When it comes to the capital of India - the National Capital Territory of Delhi, Ghertner [3] argues that evictions are guided by the “rule of aesthetics” rather than the “rule of law”. This is relevant in the context of Chandigarh as well, where the government aims to maintain the “city beautiful” character of Chandigarh, whilst playing the politics of and with the periphery’s informal settlements. Naik [5] warns that the Chandigarh model of planning Indian cities will lead to a huge failure, for it fails to accommodate the diversity and variety that is characteristic of Indian cities.
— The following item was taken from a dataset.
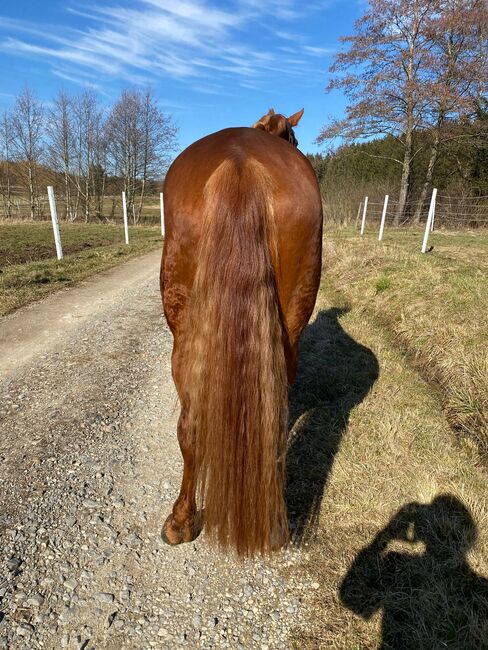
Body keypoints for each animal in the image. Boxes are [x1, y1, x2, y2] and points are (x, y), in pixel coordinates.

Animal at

In essence, untll the urban poor are given their due space and rights on land, the ideal “inclusive-city” will not be achieved and, as Naik points out, this will create huge challenges in the future.
[1] Swachh Bharat toilets are the toilets constructed as part of the Swachh Bharat Abhiyaan, which translates to English as Clean India Mission, launched in 2014 by the Prime Minister Narendra Modi with a vision to eradicate open defecation in India by October 2, 2019.
Works Cited
[1] Bhan, G (2017) From the basti to the ‘house’: Socio-spatial readings of housing policy in India, in Current Sociology, Vol 65, Number 4, Monograph 2.
[2] Chalana, M. (2015) Chandigarh: City and periphery, Journal of Planning History 14 (1):62–84. doi:10.1177/1538513214543904
[3] Ghertner DS (2015) Rule by aesthetics: World-class city making in Delhi. Oxford University Press.
[4] Kanwar, S (2019) How the PM's Affordable Housing Scheme Went From Promising to Dysfunctional, The Wire, https://thewire.in/urban/housing-urban-policy-scheme.
[5] Naik, M (June, 2019) India must shun Nehruvian metropolis bias & turn to small cities for urban economic growth, The Print, https://theprint.in/opinion/india-needs-to-shun-nehruvian-megacity-bias-turn-to-small-cities-for-urban-economic-growth/246459/?fbclid=IwAR241rmpTXCG51GfOLzKRdJnlq98KUgdHqyup1EW_QS7ZVmXvYjm_PGSaco
[6] Yiftachel, O (2009) Theoretical Notes on ‘Gray Cities’: The coming of Urban Aparthied? Planning Theory, Vol 8(1): 87–99, DOI: 10.1177/1473095208099300
Dr. Kanchan Gandhi is a Postdoctoral Research Fellow at IISER Mohali. She is an academic, a thinker and philosopher, a writer of fiction and non-fiction who likes to wear many hats. Dr. Gandhi has taught courses in urban and regional studies at Ansal University Gurgaon and Xavier University, Bhubaneswar. She has also been a visiting faculty member at the School of Planning and Architecture, New Delhi. Kanchan guides studio projects related to urban and regional planning and accompanies students in the field.